Le vittime sui binari della Milano-Torino e i due compagni sopravvissuti pagano per un sistema che ha dimenticato puntualità e sicurezza. Ora la Procura di Ivrea valuta anche le responsabilità di Rfi. Con il rischio che finisca come negli incidenti di Viareggio e Pioltello

Il diavolo è nelle procedure. La strage di Brandizzo, con cinque morti che alzano la media nazionale dei tre decessi al giorno sul lavoro, illustra in modo tragico due universi paralleli. Da un lato, c’è la manualistica, stratificata nelle ere geologiche. È fatta di pezzi di carta, di sistemi di sicurezza elettronica Ermts, di cdb (circuiti di binario), di telefonate sulle linee interne Rfi, forse con carica a manovella come nel vecchio film di Totò Destinazione Piovarolo. Dall’altro, c’è la pratica che, per come è costruito il sistema delle manutenzioni, spesso sfugge alle raccomandazioni di sicurezza.

 

Rfi, la subholding del gruppo Fs incaricata della rete ferroviaria, fa ampio uso di subappalti e outsourcing. È il neoliberismo, bellezza. «Una volta», spiega un alto dirigente del gruppo pubblico, «c’erano le assunzioni a pioggia dei vari ras messi alla guida delle Fs. Si chiamava clientelismo ma almeno c’erano addetti sulla linea a evitare quello che è successo in Piemonte. Adesso si taglia il personale e si comprano sistemi elettronici da decine o centinaia di milioni di euro». Così si lavora a slalom, fra un treno e l’altro, perché il tassametro gira e il tempo stringe.

 

Il punto di caduta sono le best practices della Sigifer, la ditta dei lavoratori uccisi, e di molte altre aziende nella lista bianca dei fornitori di Rfi. Se si può iniziare il lavoro mezz’ora prima, perché no? Tanto si sa che i treni, salvo la parentesi mussoliniana, sono sempre in ritardo. Il risultato è una quantità di incidenti che, come raccontava un’inchiesta dell’Espresso dello scorso aprile, soltanto per caso non si trasformano in una strage.

 

Quando ci scappa il morto, o i morti, come a Viareggio nel giugno 2009, ad Andria nel luglio 2016, a Pioltello nel gennaio 2018, interviene la magistratura.

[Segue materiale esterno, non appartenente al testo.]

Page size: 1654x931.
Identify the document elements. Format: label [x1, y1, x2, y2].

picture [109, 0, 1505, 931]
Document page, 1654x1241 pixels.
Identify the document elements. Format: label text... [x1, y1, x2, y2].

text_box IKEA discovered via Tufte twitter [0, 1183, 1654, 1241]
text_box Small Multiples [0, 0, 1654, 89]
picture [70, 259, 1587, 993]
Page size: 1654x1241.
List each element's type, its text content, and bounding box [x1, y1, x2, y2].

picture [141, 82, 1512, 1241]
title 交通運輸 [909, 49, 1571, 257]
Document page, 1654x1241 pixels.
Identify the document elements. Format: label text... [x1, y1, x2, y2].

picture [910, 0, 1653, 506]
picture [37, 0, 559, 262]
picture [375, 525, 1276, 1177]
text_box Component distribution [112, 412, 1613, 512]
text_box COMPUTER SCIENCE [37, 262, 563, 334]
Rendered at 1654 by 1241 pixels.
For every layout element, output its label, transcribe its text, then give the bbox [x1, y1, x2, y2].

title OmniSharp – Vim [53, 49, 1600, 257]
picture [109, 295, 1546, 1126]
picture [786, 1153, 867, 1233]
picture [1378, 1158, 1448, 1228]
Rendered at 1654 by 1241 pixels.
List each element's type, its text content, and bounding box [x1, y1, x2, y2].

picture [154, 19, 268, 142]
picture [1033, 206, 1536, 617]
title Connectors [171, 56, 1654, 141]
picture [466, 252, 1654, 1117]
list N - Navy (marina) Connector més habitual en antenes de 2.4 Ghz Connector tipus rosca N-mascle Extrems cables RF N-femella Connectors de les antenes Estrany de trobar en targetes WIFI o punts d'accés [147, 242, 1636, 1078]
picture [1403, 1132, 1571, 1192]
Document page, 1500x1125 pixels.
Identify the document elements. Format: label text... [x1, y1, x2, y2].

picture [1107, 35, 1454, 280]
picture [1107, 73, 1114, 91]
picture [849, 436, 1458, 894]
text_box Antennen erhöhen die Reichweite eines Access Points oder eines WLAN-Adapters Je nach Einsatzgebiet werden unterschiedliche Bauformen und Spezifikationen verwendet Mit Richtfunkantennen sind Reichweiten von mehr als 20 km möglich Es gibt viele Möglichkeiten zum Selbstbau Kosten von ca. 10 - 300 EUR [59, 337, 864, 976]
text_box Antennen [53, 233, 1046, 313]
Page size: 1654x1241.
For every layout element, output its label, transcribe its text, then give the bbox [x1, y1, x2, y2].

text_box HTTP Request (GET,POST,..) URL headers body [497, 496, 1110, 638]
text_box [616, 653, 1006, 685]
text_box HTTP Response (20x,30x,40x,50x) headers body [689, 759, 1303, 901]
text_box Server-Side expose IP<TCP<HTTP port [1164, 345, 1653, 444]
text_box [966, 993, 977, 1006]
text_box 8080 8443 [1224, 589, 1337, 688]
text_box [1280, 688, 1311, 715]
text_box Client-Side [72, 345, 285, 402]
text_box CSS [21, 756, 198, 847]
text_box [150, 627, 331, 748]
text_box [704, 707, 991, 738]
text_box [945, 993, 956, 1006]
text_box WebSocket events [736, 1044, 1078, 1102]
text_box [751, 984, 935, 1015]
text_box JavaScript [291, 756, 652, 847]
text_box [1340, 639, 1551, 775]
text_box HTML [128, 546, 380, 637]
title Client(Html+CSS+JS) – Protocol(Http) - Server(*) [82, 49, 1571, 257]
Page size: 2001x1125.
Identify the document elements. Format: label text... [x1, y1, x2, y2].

A Brandizzo, all’indomani della strage, si è presentato anche il capo del Csm, il presidente della Repubblica Sergio Mattarella, a dare un segnale chiaro a chi indaga. È presto per dire dove andrà l’inchiesta della Procura di Ivrea. Se i magistrati punteranno sull’incidente in sé, è probabile che l’elenco degli indagati sarà circoscritto. Se affronteranno anche i buchi delle procedure, si profila lo stesso schema di Viareggio e Pioltello o, per cambiare settore industriale, dell’acciaieria ThyssenKrupp di Torino, con sette morti nel dicembre 2007 e top manager a processo.

 

La questione non è di poco conto. Il gruppo Fs, soprattutto attraverso Rfi, ha un ruolo chiave nell’investimento dei fondi del Pnrr, oltre a essere la maggiore stazione appaltante d’Italia con un piano di investimenti da 190 miliardi di euro fino al 2031. Eventuali richieste di rinvio a giudizio azzopperebbero un vertice rinnovato dal governo quattro mesi fa con il metodo del cerchio e della botte: un nuovo ad a Rfi, Gianpiero Strisciuglio, e la conferma di Luigi Corradi a Trenitalia. La strage ha accresciuto i malumori interni verso la leadership “elettrica” che proviene, con l'ad della holding Luigi Ferraris in testa, da Enel-Terna. Chi è accantonato non è mai contento. Ma gli scopi di Fs dovrebbero essere puntualità e sicurezza. A Brandizzo sono mancate entrambe.